La citada Comisión afirmó que sobre “los pedidos de informes formulados al Ministerio de Defensa, […] recibió respuestas a algunos [sic] de sus interrogantes. Sin embargo, un buen número […] fueron parciales”. En cuanto a “las solicitudes de informes que no fueron respondidas y que en algunos casos se referían a acontecimientos ocurridos antes de 1984”, dicho ente dijo que no contaban “con registros debido a que en aquel año fue completamente reestructurado el Estado Mayor”. Además se aseguró que no tenían información “desde enero de 1980”. Del Frente Farabundo Martí para la Liberación Nacional (FMLN), sus respuestas “fueron también, en algunos casos, parciales. La ex comandancia atribuyó al carácter irregular de la guerra y a la consecuente ausencia de archivos, la imposibilidad de brindar información precisa a la Comisión”.

Así, en coherencia con el “pacto de impunidad”, ninguno de los seis comandantes generales de la Fuerza Armada en la posguerra ‒léase, los expresidentes, ordenó a su ministro respectivo abrir los archivos militares y entregar la información que las víctimas de sus atropellos han exigido siempre.

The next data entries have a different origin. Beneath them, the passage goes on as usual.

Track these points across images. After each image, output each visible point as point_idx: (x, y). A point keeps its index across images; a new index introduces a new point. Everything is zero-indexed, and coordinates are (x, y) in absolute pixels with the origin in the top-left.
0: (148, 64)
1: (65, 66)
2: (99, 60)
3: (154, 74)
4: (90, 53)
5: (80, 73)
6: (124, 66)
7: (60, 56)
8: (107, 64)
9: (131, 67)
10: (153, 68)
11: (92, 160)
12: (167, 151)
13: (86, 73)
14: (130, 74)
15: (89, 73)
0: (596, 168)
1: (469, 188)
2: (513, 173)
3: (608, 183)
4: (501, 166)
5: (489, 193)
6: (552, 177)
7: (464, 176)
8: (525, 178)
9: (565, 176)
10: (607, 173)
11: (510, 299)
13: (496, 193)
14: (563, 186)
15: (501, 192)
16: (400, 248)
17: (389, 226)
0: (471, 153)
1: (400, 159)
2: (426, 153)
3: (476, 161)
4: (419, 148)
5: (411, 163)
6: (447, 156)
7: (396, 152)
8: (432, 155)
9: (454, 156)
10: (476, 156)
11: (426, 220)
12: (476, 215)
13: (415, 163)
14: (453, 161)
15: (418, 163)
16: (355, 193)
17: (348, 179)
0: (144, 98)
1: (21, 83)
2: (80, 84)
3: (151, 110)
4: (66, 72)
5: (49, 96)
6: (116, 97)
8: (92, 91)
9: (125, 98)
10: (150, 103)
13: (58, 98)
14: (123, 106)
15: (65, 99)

Lo único hecho a última hora y “a escondidas”, como cantaba Camilo Sesto, fue emitir el Decreto Ejecutivo 36. Timoratamente, pues, el 31 de mayo del presente año se creó la Comisión revisora de archivos militares relacionados al conflicto armado interno de El Salvador. En teoría, se trata de buscarlos y ubicarlos para “contribuir a garantizar a los operadores de justicia, así como a la sociedad salvadoreña, en especial a las víctimas de graves violaciones a derechos humanos y al derecho internacional humanitario, el acceso público, técnico y sistematizado” a los mismos, a fin de utilizar los “elementos probatorios” que contengan en la investigación y juzgamiento de los responsables de las atrocidades ocurridas.

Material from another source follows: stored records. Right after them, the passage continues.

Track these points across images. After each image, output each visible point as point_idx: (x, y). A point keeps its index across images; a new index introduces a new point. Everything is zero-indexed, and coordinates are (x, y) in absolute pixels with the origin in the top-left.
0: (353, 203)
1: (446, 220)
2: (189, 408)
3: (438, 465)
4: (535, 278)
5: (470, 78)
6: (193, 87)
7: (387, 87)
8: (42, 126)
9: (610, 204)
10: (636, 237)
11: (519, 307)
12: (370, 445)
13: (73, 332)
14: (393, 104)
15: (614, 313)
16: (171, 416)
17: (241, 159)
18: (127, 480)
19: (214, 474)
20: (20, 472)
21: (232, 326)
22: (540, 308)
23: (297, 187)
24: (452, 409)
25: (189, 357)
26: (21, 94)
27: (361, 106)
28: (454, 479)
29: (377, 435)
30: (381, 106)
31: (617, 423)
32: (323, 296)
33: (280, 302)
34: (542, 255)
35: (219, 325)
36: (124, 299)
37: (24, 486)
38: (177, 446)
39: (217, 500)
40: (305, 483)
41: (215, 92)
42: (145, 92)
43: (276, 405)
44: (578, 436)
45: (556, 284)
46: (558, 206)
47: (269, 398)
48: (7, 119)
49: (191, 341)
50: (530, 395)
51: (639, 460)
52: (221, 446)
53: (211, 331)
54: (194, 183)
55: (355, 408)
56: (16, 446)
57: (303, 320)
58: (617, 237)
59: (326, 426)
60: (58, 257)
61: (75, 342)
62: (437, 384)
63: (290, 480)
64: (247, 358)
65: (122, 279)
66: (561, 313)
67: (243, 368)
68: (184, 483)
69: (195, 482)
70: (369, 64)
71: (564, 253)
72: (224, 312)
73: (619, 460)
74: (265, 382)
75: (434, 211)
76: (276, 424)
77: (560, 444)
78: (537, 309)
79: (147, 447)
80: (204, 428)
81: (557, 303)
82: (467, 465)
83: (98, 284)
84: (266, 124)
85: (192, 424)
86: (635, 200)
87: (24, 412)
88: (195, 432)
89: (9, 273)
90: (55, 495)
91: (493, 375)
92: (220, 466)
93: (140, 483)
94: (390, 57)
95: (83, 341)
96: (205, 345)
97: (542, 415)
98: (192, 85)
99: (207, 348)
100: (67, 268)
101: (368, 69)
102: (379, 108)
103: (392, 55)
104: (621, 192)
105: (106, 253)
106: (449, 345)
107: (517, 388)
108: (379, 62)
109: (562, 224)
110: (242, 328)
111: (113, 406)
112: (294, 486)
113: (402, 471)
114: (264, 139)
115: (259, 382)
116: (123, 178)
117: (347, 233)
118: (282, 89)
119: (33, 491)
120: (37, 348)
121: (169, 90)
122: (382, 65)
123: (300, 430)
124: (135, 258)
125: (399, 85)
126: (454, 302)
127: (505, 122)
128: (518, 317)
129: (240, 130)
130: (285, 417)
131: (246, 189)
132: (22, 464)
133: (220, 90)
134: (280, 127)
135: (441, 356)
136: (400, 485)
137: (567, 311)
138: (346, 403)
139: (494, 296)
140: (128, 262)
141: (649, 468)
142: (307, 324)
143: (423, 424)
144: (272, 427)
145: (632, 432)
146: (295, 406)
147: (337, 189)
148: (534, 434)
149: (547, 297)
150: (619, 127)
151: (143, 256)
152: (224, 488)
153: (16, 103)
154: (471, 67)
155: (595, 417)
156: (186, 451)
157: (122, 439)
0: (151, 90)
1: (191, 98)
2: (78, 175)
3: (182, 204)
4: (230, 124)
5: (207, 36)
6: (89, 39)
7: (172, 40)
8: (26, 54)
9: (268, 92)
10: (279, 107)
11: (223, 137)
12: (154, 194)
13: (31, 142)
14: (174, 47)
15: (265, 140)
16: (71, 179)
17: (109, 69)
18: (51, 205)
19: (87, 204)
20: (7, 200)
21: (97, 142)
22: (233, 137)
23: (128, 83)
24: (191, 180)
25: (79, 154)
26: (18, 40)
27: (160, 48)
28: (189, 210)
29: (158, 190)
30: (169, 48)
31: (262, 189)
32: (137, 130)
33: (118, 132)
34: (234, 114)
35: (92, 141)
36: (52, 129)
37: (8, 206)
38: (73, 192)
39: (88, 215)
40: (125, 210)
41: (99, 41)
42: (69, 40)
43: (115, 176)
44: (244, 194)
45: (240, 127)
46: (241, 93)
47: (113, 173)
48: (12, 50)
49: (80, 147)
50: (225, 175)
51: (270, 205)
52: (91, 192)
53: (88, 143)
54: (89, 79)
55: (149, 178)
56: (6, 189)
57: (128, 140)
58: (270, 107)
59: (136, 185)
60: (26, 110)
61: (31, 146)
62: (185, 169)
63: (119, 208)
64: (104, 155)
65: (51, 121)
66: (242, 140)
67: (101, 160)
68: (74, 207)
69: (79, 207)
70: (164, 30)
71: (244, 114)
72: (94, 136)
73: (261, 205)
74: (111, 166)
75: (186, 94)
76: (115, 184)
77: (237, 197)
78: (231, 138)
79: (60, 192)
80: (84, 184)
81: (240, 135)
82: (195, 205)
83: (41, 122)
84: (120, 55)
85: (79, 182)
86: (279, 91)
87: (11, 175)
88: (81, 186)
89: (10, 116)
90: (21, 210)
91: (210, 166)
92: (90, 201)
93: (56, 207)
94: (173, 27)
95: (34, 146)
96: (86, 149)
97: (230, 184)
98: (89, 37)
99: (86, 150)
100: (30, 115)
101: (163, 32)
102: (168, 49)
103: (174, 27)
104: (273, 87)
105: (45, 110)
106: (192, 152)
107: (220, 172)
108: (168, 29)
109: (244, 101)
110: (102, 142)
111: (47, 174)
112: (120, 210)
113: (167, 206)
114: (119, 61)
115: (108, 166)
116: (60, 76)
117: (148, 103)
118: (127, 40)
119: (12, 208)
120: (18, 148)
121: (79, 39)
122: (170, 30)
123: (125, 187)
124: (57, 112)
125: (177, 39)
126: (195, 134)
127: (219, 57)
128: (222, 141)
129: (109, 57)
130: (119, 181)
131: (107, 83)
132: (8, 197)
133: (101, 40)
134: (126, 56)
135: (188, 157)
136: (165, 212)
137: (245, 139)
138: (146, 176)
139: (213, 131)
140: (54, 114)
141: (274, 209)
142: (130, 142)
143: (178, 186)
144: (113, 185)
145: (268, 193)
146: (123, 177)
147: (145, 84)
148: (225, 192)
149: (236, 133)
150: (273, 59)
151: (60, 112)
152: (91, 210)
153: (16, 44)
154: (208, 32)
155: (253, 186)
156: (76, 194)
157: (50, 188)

Ese mismo día, el también integrante de la comandancia general guerrillera lo público en el Diario Oficial. Por tanto, entró en vigencia el sábado 8 de junio; Salvador Sánchez Cerén ya había sido chiflado en la plaza pública cuando entregó la banda presidencial y quien la recibió ‒Nayib Bukele‒ ya había ordenado pintar el muro externo de la III Brigada de Infantería para cubrir el nombre que se leía: Domingo Monterrosa, principal responsable de la masacre de El Mozote. Luego debió Bukele, pienso, instalar la mentada Comisión revisora; pero, que yo sepa, eso no ocurrió en sus primeros 100 días como comandante general de la milicia salvadoreña. ¿Lo hará?